A proposal to change the asset declaration law, which would make senior officials’ declaration of cash and bank deposits classified, has drawn harsh criticism in Kosovo.
Kosovo Anti-Corruption Agency director Shaip Havolli caused a furor amongst civil society activists after announcing plans to hide parts of the asset declarations of public officials from the general public.
Presenting the annual financial report in front of the Assembly Commission on Budget and Finance on Wednesday, Havolli said that a new draft bill on asset declarations would make it possible for cash and bank deposits to be removed from publicly available asset declarations.
“With the new law [on declaration of assets] we are planning to make [declarations of] cash and bank deposits unavailable to the public, leaving them available only to the agency,” said Havolli. The reason, he explained, was that senior officials complained that their cash declarations were causing them “family problems,” implying that they were being pestered with requests for loans.
The draft bill is part of an anti-corruption package of bills sponsored by the Ministry of Justice, Havolli claimed. An improved track-record in the fight against corruption is Kosovo’s final criterion for getting visa liberalization to the EU.
Havolli’s statement drew an immediate reaction from watchdog organizations and even his precursor.
Florent Spahija, a legal consultant at the Kosovo Democratic Institute, KDI, said that closing-off asset declarations to the general public was in complete contradiction with the agency’s mission.
“We need to keep in mind that these people are senior officials and are paid with our taxes, so it is in the interest of the public to know how wealthy these people are and how they made that wealth.
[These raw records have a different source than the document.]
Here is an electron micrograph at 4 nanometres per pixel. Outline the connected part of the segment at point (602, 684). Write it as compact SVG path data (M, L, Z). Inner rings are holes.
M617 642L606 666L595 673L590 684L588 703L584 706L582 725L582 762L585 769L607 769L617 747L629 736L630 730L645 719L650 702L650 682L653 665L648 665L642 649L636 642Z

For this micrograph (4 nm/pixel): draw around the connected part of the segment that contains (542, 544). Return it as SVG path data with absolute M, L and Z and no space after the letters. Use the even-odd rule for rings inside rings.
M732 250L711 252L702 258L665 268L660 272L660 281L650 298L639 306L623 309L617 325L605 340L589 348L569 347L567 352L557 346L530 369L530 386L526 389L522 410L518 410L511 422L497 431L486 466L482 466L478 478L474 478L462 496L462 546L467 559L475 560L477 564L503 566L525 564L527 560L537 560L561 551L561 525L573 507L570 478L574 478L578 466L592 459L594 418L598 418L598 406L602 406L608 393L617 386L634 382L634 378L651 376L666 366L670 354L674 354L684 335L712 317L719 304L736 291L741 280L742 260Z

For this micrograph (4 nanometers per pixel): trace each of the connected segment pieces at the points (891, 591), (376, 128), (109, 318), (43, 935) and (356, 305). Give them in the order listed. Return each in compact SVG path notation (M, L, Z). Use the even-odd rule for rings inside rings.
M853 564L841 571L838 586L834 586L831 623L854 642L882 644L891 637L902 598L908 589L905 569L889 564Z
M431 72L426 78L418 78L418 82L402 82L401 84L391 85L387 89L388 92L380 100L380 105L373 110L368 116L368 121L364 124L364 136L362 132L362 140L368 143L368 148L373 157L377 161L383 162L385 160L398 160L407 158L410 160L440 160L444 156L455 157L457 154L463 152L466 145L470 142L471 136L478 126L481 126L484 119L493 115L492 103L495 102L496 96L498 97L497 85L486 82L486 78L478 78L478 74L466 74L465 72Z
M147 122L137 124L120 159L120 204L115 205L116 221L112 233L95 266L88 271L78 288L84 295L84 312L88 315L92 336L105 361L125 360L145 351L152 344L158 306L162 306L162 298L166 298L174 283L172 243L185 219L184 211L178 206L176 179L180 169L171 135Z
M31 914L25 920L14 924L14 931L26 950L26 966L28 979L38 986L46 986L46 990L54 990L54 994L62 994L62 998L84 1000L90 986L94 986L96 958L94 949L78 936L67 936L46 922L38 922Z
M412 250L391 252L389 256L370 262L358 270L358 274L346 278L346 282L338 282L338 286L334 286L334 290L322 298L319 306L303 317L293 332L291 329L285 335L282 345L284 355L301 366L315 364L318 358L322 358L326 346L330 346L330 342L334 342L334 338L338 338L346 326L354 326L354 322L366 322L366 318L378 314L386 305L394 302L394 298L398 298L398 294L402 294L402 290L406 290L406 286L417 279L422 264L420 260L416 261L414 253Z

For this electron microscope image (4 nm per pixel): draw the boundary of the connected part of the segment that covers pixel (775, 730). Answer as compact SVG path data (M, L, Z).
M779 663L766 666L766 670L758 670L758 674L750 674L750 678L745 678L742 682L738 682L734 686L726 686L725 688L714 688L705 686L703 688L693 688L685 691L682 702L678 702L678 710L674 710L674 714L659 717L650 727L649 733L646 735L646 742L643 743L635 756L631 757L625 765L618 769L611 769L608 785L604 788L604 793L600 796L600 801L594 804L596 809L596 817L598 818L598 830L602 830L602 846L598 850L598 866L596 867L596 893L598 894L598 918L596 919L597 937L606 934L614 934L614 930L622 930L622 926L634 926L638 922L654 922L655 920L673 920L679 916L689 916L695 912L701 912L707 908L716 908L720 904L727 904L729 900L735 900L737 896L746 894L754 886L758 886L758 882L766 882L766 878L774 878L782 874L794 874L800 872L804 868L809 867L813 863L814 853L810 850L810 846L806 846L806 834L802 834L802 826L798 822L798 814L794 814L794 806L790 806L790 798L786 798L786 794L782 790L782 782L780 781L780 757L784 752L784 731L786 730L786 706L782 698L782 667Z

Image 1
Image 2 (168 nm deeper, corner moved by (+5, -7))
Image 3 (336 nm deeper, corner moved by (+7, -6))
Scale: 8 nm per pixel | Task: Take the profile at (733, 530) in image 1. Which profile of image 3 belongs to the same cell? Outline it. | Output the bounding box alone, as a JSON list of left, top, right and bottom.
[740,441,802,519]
Their ‘family problems’ are easily solved and should not be our problem as citizens of this country,” Spahija said.
Meanwhile, Isuf Zejna from Democracy Plus, another local think tank, called Havolli’s statement “ridiculous.”
“If an official has accepted to serve in public office, then he has given up his privacy,” Zejna said, adding that asset declarations were useful to the general public and particularly to organizations engaged in anti-corruption projects. “If public officials don’t want their wealth published, then they should resign from public office. The public should not give up on transparency because of them.”
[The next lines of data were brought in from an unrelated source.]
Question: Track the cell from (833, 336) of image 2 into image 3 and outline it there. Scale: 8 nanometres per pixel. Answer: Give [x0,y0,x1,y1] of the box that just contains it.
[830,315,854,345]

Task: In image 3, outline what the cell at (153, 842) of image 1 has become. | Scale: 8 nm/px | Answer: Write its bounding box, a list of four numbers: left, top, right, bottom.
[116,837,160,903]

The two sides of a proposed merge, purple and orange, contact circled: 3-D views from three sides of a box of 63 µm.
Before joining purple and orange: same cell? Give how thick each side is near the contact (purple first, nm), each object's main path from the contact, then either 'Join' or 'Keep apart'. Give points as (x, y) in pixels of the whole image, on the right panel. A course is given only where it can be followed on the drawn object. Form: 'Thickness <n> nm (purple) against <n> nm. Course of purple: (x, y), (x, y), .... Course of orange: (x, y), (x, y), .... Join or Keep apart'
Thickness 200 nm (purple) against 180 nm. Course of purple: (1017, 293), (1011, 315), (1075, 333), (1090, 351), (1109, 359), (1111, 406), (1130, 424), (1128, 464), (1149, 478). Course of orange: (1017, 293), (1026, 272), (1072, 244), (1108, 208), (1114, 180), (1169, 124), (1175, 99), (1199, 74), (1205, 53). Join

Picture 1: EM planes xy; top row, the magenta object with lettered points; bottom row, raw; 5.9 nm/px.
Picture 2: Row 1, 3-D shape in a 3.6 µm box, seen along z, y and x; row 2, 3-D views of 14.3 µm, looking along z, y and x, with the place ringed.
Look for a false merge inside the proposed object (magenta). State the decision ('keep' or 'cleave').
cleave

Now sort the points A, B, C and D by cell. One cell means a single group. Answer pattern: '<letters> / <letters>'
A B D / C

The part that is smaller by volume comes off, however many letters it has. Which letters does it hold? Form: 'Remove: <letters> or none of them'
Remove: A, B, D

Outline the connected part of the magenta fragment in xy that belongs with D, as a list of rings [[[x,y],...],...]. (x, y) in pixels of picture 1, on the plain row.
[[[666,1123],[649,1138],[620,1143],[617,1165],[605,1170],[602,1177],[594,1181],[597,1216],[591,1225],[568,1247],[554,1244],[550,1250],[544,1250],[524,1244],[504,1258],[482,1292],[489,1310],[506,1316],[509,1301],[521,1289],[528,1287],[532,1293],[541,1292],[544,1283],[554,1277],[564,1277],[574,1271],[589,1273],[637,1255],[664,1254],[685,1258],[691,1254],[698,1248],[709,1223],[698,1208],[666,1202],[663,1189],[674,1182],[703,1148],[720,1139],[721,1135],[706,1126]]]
Meanwhile, the former director of the Kosovo Anti-Corruption Agency, Hasan Preteni, also criticized his successor’s comments, arguing that the law should be made stricter, expanding the agency’s competencies.
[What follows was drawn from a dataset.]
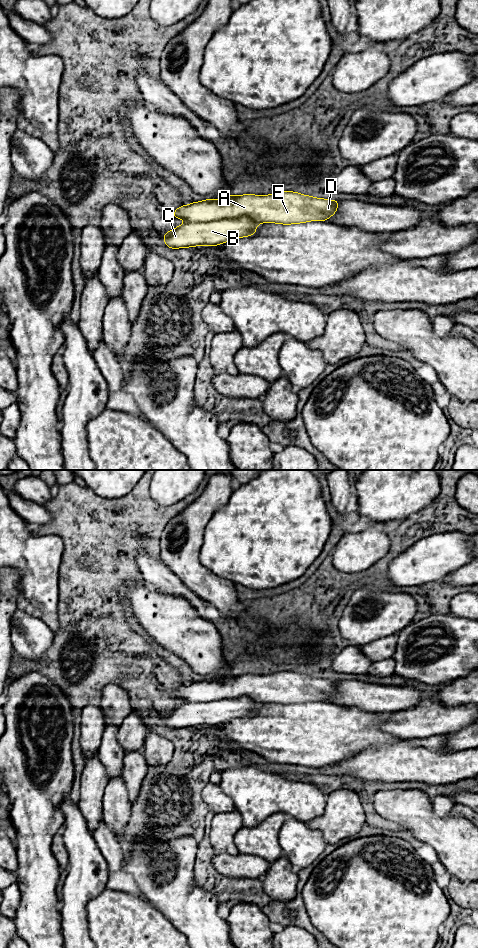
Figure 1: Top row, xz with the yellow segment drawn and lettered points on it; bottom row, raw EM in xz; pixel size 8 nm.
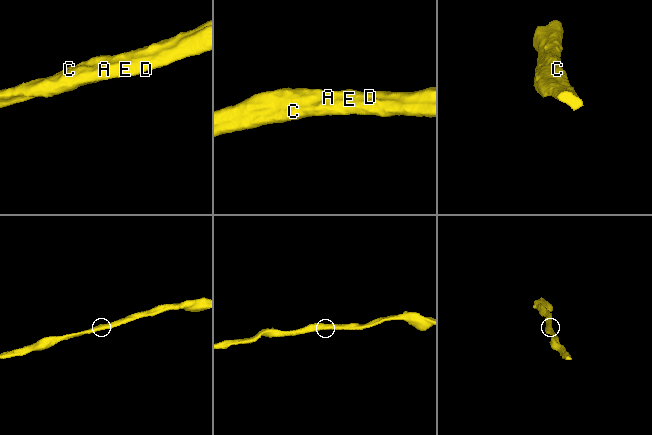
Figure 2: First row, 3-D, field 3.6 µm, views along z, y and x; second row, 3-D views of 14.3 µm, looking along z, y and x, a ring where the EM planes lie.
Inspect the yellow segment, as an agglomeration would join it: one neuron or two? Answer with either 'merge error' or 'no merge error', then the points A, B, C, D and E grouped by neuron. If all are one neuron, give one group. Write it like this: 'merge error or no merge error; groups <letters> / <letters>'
no merge error; groups A B C D E

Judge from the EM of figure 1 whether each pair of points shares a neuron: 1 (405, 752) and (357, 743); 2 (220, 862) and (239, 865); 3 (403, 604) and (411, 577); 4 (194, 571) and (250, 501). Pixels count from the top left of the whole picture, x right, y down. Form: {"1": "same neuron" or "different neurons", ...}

“Every attempt to close off information is malicious and regressive,” Preteni said.
The current director, Havolli, said that officials are complaining that the publication of their assets online has endangered them, but Preteni argued that between 2006-2016, there were no cases of people being hurt, threatened or intimidated because they had declared their assets.
Preteni maintained that more needed to be done to increase transparency and accountability, adding that “any effort to the contrary will only increase corruption.”
“Such proposals need to be taken seriously, in particular, it’s a pity if the head of the Agency requests this,” Pretendi concluded.